Aside from concerns about the legality of ayahuasca use in the US or local objections to the construction of a UDV church, the spread of this new religion raises challenging questions about whether its practices represent a harmful form of cultural appropriation.  The unauthorized use of the knowledge and cultural productions of other ethnic groups, especially indigenous ones, remains a serious problem worldwide, even if accusations of cultural appropriation sometimes descend to silliness that trivializes real injustice.   The growth in what has been called “ayahuasca tourism” in Amazonian countries has come in for its share of criticism, some of it convincing.

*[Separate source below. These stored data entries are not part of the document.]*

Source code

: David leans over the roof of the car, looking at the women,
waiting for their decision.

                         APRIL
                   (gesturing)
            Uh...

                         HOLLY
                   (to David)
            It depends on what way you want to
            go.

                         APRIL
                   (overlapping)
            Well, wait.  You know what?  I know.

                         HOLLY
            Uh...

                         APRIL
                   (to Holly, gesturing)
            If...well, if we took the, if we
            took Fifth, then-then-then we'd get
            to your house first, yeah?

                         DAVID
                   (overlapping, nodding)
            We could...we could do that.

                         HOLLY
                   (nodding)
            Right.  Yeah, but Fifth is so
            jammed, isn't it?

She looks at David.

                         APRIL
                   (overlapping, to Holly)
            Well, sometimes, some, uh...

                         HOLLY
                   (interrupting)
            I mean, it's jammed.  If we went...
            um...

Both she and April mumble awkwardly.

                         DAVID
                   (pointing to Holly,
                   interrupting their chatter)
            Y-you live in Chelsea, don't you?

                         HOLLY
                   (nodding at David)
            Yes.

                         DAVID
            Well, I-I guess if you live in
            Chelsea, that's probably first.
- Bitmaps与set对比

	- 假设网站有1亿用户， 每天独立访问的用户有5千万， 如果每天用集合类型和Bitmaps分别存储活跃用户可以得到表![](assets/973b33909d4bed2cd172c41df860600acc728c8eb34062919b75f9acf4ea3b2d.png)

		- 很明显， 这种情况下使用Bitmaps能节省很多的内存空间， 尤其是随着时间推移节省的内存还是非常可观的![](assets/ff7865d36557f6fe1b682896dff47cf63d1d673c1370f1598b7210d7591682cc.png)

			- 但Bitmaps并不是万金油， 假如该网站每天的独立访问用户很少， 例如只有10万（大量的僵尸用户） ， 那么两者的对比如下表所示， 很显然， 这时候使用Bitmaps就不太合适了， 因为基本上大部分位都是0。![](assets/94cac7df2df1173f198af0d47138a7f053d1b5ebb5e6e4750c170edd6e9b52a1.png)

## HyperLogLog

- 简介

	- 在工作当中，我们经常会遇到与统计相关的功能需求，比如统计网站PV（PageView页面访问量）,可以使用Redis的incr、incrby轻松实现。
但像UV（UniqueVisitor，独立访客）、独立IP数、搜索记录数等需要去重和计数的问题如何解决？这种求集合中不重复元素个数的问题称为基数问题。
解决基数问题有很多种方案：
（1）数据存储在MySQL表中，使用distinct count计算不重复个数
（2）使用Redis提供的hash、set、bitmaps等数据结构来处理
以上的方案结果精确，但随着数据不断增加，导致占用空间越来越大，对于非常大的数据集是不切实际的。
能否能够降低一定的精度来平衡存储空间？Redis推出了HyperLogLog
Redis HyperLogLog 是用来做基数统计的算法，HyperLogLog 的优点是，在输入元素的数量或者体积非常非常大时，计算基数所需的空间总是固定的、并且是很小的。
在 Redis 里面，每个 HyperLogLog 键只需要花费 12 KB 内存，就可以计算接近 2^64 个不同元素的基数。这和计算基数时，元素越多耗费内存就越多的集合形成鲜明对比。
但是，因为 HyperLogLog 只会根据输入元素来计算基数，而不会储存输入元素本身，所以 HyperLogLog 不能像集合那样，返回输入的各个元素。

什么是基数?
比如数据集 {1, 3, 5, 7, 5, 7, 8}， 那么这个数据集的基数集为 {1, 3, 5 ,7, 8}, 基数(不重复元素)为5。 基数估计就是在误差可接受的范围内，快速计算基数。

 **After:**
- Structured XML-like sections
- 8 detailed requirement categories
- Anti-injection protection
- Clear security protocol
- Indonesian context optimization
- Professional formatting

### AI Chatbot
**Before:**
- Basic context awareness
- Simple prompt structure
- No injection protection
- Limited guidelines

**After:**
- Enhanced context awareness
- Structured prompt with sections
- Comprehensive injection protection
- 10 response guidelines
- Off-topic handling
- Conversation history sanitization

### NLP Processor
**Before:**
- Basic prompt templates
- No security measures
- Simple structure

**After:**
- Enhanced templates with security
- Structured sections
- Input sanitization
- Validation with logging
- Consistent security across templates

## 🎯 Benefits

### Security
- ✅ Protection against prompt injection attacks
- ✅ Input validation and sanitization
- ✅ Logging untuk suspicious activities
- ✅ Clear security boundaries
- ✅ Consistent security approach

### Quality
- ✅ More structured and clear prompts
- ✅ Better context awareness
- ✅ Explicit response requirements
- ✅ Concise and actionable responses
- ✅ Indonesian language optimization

But it is harder to see how the global diffusion of a religion that uses ayahuasca for sacramental purposes could have a significant prejudicial effect on the Amazonian peoples whose knowledge led to the discovery of the relevant plant species and their incorporation of their visionary properties into a range of religious traditions.  There might be short-term environmental impacts if global demand for Banisteriopsis and Psychotria extracts exceed supply.  Presumably, however, practitioners of UDV are already attempting to cultivate these plants in their home countries.

It’s true that the situation contains an element of unfairness: the Amazonian creators of ayahuasca-focused spirituality derive little or no benefit from the global spread of a new religion based on their knowledge.  In some cases, the purveyors of this new religion are conspicuously wealthy.  Does this matter?  The ethics strike me as ambiguous when considered in light of the accelerating movement of images, ideas, and technologies around the globe.  Could something good come from it?  Equally hard to say.   I’d welcome a careful, non-tendentious assessment of the impact of a global religious movement that draws on Amazonian understandings.


Some relevant sources:

Controversy Brews Over Church’s Hallucinogenic Tea Ritual, “National Public Radio, April 2013.

UDV documents related to its Supreme Court case and other issues.

Brian Sheets, “Papers or Plastic: The Difficulty in Protecting Native Spiritual Identity,”  Lewis and Clark Law Review, 2013.  [Contains no direct discussion of the UDV but reviews the legal status of efforts to control the appropriation of Native American religions in the United States.   Relevant concluding passage:  “While it is difficult to try to define what constitutes appropriation from sincere religious beliefs and then try to protect Native culture from its dilution and misrepresentation, at least one thing is clear: destructive acts that bring the repute of Native culture and religion down need con- sequences. And whether that is to be formed in a court of law or public opinion, the difficulty arises from culture-clash that is still in the process of being resolved” (p. 634).


Crowd-sourcing works!  Within hours of uploading this post I heard from a number of friends from the Society for the Anthropology of Lowland South America (SALSA, natch) who suggested additional sources.  Probably the most significant is a series of books edited by Bia Labate (Beatriz Caiuby Labate) and others, a complete list of which can be accessed at her website.  She is co-editing yet another relevant work, The World Ayahuasca Diaspora: Reinventions and Controversies, with Clancy Cavnar and Alex Gearin, due out in mid-2016.

With a special tip of the sombrero to Josh Homan and Glenn H. Shepard.